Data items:
━━━━━━
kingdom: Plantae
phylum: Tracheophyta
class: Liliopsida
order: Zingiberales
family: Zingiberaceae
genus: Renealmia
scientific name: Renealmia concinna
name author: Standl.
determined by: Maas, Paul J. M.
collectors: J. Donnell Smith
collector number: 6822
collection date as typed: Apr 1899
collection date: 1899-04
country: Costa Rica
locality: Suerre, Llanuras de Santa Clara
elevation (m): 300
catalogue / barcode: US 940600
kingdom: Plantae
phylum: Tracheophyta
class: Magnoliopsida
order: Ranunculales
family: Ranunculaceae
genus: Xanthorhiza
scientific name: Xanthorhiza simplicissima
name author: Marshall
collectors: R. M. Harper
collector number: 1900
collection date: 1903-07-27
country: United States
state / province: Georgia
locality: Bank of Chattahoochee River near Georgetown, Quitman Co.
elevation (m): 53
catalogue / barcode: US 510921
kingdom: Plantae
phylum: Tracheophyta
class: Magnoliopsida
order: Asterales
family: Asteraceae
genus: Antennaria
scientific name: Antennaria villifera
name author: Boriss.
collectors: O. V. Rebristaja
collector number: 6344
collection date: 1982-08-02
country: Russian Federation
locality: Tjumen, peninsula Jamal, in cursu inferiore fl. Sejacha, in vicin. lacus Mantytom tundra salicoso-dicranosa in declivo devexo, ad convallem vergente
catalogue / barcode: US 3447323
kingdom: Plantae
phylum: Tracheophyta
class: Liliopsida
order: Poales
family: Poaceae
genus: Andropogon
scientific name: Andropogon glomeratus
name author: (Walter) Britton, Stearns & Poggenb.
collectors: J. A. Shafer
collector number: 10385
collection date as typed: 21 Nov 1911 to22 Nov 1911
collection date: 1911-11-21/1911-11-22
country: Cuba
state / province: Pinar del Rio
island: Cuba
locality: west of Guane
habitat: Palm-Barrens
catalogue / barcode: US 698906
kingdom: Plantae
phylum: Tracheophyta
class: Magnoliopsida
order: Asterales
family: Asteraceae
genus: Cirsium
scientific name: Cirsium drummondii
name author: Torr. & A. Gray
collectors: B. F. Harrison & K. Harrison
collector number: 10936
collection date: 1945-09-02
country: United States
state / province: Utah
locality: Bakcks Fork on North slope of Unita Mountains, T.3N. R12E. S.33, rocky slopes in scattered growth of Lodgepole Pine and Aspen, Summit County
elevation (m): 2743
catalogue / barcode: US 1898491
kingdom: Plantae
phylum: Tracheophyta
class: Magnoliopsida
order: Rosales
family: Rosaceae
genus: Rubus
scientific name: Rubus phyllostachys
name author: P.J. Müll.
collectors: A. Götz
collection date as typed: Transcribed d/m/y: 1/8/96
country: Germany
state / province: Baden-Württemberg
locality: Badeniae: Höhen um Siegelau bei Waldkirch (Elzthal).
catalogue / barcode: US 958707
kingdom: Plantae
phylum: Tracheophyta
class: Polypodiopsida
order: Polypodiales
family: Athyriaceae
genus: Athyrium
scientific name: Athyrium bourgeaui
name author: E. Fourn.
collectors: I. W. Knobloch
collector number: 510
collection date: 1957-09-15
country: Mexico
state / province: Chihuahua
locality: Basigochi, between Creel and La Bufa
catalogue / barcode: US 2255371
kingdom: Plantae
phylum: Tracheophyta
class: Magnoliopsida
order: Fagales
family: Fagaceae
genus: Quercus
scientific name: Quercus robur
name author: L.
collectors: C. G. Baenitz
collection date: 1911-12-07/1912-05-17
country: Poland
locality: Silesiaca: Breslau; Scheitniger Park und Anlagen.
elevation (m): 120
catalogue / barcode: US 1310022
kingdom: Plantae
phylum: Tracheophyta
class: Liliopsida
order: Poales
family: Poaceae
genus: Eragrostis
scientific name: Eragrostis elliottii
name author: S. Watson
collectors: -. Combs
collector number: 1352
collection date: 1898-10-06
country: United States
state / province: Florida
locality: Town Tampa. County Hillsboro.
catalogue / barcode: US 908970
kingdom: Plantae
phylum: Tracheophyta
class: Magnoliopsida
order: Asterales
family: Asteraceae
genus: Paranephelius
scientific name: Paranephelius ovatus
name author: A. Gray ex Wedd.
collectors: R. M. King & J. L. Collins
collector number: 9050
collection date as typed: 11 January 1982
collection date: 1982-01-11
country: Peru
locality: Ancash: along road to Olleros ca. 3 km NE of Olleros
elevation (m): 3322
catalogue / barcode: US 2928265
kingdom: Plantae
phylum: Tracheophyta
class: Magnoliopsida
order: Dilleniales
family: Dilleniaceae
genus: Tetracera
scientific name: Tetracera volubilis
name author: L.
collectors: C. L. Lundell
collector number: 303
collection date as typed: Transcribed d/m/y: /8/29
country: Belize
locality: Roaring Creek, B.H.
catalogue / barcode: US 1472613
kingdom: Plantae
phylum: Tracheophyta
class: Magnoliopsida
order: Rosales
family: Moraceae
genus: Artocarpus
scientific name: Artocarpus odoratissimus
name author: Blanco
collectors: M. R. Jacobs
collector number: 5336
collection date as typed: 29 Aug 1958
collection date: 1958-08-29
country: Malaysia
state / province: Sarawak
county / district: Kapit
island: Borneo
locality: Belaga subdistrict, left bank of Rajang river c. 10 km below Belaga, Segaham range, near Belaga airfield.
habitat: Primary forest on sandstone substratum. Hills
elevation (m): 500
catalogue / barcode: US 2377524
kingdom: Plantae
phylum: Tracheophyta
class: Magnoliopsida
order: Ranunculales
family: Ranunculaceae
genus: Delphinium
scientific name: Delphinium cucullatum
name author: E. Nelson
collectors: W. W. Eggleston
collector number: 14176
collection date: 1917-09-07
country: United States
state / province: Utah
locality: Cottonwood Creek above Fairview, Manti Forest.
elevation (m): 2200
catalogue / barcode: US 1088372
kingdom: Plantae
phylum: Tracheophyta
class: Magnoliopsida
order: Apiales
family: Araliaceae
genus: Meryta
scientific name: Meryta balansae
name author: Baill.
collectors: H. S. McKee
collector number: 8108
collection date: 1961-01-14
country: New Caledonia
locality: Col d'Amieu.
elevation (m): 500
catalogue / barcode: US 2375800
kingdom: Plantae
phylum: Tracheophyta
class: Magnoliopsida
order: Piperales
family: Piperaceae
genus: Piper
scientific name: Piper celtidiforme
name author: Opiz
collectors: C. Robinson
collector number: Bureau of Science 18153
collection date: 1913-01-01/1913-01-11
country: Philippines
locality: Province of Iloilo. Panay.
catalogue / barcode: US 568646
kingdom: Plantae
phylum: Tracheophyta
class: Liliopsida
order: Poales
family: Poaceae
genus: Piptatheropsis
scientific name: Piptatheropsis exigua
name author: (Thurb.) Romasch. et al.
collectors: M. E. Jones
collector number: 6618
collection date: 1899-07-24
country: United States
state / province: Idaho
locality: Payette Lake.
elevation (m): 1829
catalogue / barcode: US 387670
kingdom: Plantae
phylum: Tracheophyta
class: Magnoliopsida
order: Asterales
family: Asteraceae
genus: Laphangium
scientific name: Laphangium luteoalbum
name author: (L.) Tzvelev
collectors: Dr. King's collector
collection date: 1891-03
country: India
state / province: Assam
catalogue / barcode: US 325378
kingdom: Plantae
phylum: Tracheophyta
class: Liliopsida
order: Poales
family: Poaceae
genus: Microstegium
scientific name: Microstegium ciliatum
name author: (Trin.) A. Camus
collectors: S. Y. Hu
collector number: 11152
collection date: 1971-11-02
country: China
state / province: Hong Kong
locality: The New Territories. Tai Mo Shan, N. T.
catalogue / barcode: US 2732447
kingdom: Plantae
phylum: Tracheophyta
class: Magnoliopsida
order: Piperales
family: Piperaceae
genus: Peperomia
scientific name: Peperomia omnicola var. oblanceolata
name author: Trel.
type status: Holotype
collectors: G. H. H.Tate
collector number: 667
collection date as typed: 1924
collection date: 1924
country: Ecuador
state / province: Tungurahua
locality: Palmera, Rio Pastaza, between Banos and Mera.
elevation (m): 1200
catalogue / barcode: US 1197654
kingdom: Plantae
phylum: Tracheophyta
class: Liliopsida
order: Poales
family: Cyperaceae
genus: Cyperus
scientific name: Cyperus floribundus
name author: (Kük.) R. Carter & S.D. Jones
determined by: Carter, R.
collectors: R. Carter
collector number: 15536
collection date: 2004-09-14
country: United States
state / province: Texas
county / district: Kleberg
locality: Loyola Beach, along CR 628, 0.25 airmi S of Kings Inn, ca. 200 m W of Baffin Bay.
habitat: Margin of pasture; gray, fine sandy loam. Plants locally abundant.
━━━━━━
Task objective →
Pick out every line in the digitized herbarium records above that contains the word "Transcribed", and copy each one.

Exercise answer →
collection date as typed: Transcribed d/m/y: 1/8/96
collection date as typed: Transcribed d/m/y: /8/29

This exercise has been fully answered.